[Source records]
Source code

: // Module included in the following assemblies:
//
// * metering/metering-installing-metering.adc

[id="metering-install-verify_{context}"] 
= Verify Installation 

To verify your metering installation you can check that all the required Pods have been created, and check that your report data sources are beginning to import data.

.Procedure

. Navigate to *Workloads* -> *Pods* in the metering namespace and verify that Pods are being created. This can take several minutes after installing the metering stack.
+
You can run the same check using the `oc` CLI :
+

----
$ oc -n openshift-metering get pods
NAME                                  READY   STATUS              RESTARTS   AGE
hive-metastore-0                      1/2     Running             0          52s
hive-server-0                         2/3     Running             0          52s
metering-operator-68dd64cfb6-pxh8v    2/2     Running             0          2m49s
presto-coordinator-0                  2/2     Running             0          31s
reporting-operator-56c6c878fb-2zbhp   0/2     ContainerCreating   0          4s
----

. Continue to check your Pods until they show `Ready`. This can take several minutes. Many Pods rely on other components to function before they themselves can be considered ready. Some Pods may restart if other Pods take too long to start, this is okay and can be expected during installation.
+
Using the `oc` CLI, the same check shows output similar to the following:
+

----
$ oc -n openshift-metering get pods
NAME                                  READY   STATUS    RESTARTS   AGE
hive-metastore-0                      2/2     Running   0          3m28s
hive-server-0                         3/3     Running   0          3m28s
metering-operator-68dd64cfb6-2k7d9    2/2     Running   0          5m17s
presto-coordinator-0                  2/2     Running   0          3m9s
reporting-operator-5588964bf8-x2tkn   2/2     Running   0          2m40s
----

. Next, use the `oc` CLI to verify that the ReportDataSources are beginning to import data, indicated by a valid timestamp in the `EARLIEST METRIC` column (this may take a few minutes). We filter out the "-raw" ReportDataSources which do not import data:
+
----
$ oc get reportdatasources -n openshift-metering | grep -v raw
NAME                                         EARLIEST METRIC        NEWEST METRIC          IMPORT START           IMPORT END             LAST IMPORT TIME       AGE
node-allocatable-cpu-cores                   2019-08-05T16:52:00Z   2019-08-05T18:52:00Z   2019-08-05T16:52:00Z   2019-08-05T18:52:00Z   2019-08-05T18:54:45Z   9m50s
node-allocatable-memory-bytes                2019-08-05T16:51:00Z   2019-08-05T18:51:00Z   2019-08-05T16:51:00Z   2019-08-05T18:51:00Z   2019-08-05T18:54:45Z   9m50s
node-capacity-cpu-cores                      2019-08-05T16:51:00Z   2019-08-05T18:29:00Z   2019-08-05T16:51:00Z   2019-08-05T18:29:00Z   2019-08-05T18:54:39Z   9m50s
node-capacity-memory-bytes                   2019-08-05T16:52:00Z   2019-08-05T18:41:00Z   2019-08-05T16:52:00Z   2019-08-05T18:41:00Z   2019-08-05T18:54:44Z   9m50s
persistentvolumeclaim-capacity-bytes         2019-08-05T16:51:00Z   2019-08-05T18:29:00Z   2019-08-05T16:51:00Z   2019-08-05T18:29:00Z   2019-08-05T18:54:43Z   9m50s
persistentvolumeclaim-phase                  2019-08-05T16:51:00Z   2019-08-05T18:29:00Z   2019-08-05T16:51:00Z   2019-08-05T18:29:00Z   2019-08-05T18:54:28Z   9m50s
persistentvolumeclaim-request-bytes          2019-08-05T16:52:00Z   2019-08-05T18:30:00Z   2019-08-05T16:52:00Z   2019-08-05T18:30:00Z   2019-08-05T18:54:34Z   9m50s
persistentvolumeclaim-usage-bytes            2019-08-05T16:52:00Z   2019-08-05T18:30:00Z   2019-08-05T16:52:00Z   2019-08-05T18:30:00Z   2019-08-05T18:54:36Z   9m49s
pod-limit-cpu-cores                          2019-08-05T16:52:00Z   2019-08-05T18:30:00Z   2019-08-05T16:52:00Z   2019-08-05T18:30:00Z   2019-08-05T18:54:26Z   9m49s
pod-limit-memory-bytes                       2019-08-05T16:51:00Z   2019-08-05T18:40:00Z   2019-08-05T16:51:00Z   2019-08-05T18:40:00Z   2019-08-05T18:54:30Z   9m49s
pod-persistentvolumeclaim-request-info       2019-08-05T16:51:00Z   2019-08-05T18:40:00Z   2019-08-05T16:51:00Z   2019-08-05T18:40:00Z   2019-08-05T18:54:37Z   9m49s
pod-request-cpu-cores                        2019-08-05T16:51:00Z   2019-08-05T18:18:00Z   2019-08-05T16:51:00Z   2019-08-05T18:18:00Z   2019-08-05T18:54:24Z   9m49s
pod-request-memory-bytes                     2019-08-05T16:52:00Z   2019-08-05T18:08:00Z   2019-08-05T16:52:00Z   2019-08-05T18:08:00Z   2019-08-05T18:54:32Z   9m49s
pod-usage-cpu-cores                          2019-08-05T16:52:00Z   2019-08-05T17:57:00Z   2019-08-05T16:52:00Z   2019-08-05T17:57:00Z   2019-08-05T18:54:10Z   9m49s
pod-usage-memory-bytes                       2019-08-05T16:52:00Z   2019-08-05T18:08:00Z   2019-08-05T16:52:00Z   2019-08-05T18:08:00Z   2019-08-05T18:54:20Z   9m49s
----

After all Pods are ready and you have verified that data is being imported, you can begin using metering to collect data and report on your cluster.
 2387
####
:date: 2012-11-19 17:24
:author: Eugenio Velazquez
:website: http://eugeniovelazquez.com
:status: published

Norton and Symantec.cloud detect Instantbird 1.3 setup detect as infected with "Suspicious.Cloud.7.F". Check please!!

▶ **To do**
Retype the entries in full. Keep every line identical.

▶ **The completed task**
Source code

: // Module included in the following assemblies:
//
// * metering/metering-installing-metering.adc

[id="metering-install-verify_{context}"] 
= Verify Installation 

To verify your metering installation you can check that all the required Pods have been created, and check that your report data sources are beginning to import data.

.Procedure

. Navigate to *Workloads* -> *Pods* in the metering namespace and verify that Pods are being created. This can take several minutes after installing the metering stack.
+
You can run the same check using the `oc` CLI :
+

----
$ oc -n openshift-metering get pods
NAME                                  READY   STATUS              RESTARTS   AGE
hive-metastore-0                      1/2     Running             0          52s
hive-server-0                         2/3     Running             0          52s
metering-operator-68dd64cfb6-pxh8v    2/2     Running             0          2m49s
presto-coordinator-0                  2/2     Running             0          31s
reporting-operator-56c6c878fb-2zbhp   0/2     ContainerCreating   0          4s
----

. Continue to check your Pods until they show `Ready`. This can take several minutes. Many Pods rely on other components to function before they themselves can be considered ready. Some Pods may restart if other Pods take too long to start, this is okay and can be expected during installation.
+
Using the `oc` CLI, the same check shows output similar to the following:
+

----
$ oc -n openshift-metering get pods
NAME                                  READY   STATUS    RESTARTS   AGE
hive-metastore-0                      2/2     Running   0          3m28s
hive-server-0                         3/3     Running   0          3m28s
metering-operator-68dd64cfb6-2k7d9    2/2     Running   0          5m17s
presto-coordinator-0                  2/2     Running   0          3m9s
reporting-operator-5588964bf8-x2tkn   2/2     Running   0          2m40s
----

. Next, use the `oc` CLI to verify that the ReportDataSources are beginning to import data, indicated by a valid timestamp in the `EARLIEST METRIC` column (this may take a few minutes). We filter out the "-raw" ReportDataSources which do not import data:
+
----
$ oc get reportdatasources -n openshift-metering | grep -v raw
NAME                                         EARLIEST METRIC        NEWEST METRIC          IMPORT START           IMPORT END             LAST IMPORT TIME       AGE
node-allocatable-cpu-cores                   2019-08-05T16:52:00Z   2019-08-05T18:52:00Z   2019-08-05T16:52:00Z   2019-08-05T18:52:00Z   2019-08-05T18:54:45Z   9m50s
node-allocatable-memory-bytes                2019-08-05T16:51:00Z   2019-08-05T18:51:00Z   2019-08-05T16:51:00Z   2019-08-05T18:51:00Z   2019-08-05T18:54:45Z   9m50s
node-capacity-cpu-cores                      2019-08-05T16:51:00Z   2019-08-05T18:29:00Z   2019-08-05T16:51:00Z   2019-08-05T18:29:00Z   2019-08-05T18:54:39Z   9m50s
node-capacity-memory-bytes                   2019-08-05T16:52:00Z   2019-08-05T18:41:00Z   2019-08-05T16:52:00Z   2019-08-05T18:41:00Z   2019-08-05T18:54:44Z   9m50s
persistentvolumeclaim-capacity-bytes         2019-08-05T16:51:00Z   2019-08-05T18:29:00Z   2019-08-05T16:51:00Z   2019-08-05T18:29:00Z   2019-08-05T18:54:43Z   9m50s
persistentvolumeclaim-phase                  2019-08-05T16:51:00Z   2019-08-05T18:29:00Z   2019-08-05T16:51:00Z   2019-08-05T18:29:00Z   2019-08-05T18:54:28Z   9m50s
persistentvolumeclaim-request-bytes          2019-08-05T16:52:00Z   2019-08-05T18:30:00Z   2019-08-05T16:52:00Z   2019-08-05T18:30:00Z   2019-08-05T18:54:34Z   9m50s
persistentvolumeclaim-usage-bytes            2019-08-05T16:52:00Z   2019-08-05T18:30:00Z   2019-08-05T16:52:00Z   2019-08-05T18:30:00Z   2019-08-05T18:54:36Z   9m49s
pod-limit-cpu-cores                          2019-08-05T16:52:00Z   2019-08-05T18:30:00Z   2019-08-05T16:52:00Z   2019-08-05T18:30:00Z   2019-08-05T18:54:26Z   9m49s
pod-limit-memory-bytes                       2019-08-05T16:51:00Z   2019-08-05T18:40:00Z   2019-08-05T16:51:00Z   2019-08-05T18:40:00Z   2019-08-05T18:54:30Z   9m49s
pod-persistentvolumeclaim-request-info       2019-08-05T16:51:00Z   2019-08-05T18:40:00Z   2019-08-05T16:51:00Z   2019-08-05T18:40:00Z   2019-08-05T18:54:37Z   9m49s
pod-request-cpu-cores                        2019-08-05T16:51:00Z   2019-08-05T18:18:00Z   2019-08-05T16:51:00Z   2019-08-05T18:18:00Z   2019-08-05T18:54:24Z   9m49s
pod-request-memory-bytes                     2019-08-05T16:52:00Z   2019-08-05T18:08:00Z   2019-08-05T16:52:00Z   2019-08-05T18:08:00Z   2019-08-05T18:54:32Z   9m49s
pod-usage-cpu-cores                          2019-08-05T16:52:00Z   2019-08-05T17:57:00Z   2019-08-05T16:52:00Z   2019-08-05T17:57:00Z   2019-08-05T18:54:10Z   9m49s
pod-usage-memory-bytes                       2019-08-05T16:52:00Z   2019-08-05T18:08:00Z   2019-08-05T16:52:00Z   2019-08-05T18:08:00Z   2019-08-05T18:54:20Z   9m49s
----

After all Pods are ready and you have verified that data is being imported, you can begin using metering to collect data and report on your cluster.
 2387
####
:date: 2012-11-19 17:24
:author: Eugenio Velazquez
:website: http://eugeniovelazquez.com
:status: published

Norton and Symantec.cloud detect Instantbird 1.3 setup detect as infected with "Suspicious.Cloud.7.F". Check please!!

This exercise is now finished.